ASSIGNED TASK >> Reproduce exactly the stretch of lines running from the line with "Januar 2014" to the end of the entries below.

Stored data entries >>
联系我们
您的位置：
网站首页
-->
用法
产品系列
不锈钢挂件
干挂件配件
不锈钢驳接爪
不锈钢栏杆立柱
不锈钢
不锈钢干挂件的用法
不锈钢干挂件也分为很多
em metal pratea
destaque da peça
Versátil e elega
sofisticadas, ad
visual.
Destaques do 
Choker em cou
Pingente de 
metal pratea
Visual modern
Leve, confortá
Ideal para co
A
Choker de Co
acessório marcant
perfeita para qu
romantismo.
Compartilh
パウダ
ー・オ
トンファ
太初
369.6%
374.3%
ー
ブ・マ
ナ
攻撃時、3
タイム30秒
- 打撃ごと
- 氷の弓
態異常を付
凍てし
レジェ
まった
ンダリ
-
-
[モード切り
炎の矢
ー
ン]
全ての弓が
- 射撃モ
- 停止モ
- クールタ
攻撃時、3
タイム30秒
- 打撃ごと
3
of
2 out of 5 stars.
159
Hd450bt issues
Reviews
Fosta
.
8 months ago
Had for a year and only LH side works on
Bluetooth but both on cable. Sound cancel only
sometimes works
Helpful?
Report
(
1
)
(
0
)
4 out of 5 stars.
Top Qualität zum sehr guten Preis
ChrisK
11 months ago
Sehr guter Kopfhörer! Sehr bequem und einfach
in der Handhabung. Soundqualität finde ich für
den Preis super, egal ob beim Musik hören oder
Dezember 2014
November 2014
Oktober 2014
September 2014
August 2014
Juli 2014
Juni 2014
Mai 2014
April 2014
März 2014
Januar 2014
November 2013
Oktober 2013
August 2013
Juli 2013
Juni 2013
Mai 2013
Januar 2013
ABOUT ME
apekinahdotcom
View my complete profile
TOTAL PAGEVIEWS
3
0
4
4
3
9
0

SOLUTION FOR THIS PROBLEM >>
Januar 2014
November 2013
Oktober 2013
August 2013
Juli 2013
Juni 2013
Mai 2013
Januar 2013
ABOUT ME
apekinahdotcom
View my complete profile
TOTAL PAGEVIEWS
3
0
4
4
3
9
0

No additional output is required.